A corrida à Bola de Ouro 2026 já começou e Fabián Ruiz apresenta uma candidatura difícil de ignorar. O médio espanhol foi campeão de tudo na última temporada: conquistou a Liga dos Campeões e a Ligue 1 ao serviço do PSG e, poucos meses depois, sagrou-se campeão do Mundo com a seleção espanhola. Um triplete de títulos que o coloca entre os nomes a ter em conta na luta pelo prémio individual mais cobiçado do futebol.
Em entrevista à L’Équipe e à France Football, o internacional espanhol foi questionado diretamente sobre o lugar que ocupa na corrida à Bola de Ouro. «Isso vão decidir os votantes. O mais importante para mim é estar disponível para a equipa, ao mesmo tempo que procuro estar entre os melhores. Tive a sorte de estar entre os 30 nomeados no ano passado e espero ficar o mais acima possível este ano», explicou.

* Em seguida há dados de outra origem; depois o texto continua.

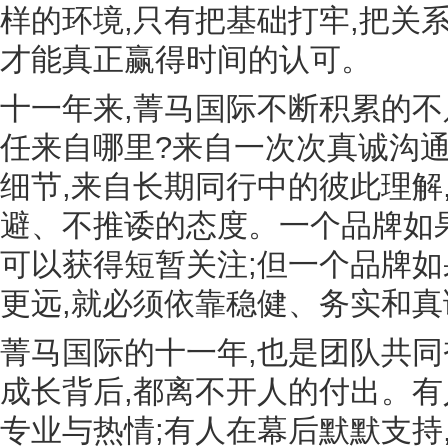
样的环境,只有把基础打牢,把关系
才能真正赢得时间的认可。
十一年来,菁马国际不断积累的不
任来自哪里?来自一次次真诚沟通
细节,来自长期同行中的彼此理解
避、不推诿的态度。一个品牌如
可以获得短暂关注;但一个品牌
更远,就必须依靠稳健、务实和真
菁马国际的十一年,也是团队共
成长背后,都离不开人的付出。有
专业与热情;有人在幕后默默支持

O médio, que terminou no 24.º lugar da edição anterior, acabou, porém, por ser mais claro quando lhe perguntaram se algum jogador tinha tido uma temporada melhor do que a sua. «Depende. Em termos de títulos, não. Individualmente, alguns grandes jogadores tiveram temporadas excelentes e o seu nível é inegável. Há muitos candidatos. O simples facto de estar entre os jogadores mencionados para a Bola de Ouro já é um privilégio e uma enorme satisfação», afirmou.
E é precisamente nos títulos que Fabián encontra um dos principais argumentos da candidatura. O espanhol foi peça importante no PSG na caminhada até à conquista da Champions e da Ligue 1 e manteve um papel de relevo na seleção espanhola que levantou o troféu mundial. Uma época em que juntou, assim, os dois maiores títulos coletivos que um futebolista pode conquistar.
A candidatura ganha ainda maior dimensão pelo contexto da temporada. Fabián Ruiz esteve afastado dos relvados durante cerca de três meses, entre janeiro e abril, devido a uma lesão no joelho. Ainda assim, regressou a tempo de ser importante na fase decisiva da época.
«Não acredito que a minha ausência influencie o veredicto. Estive parado durante três meses, o que exigiu muitos sacrifícios, mas joguei e fui importante em momentos cruciais, tanto para o meu clube como para a minha seleção nacional. Felizmente, mantive a confiança do treinador e contribuí para o sucesso de ambas as equipas», explicou.
Fabián Ruiz não se coloca entre os favoritos de forma explícita, mas deixa o aviso. Se os títulos também pesarem na decisão, poucos podem apresentar um currículo semelhante ao do médio espanhol.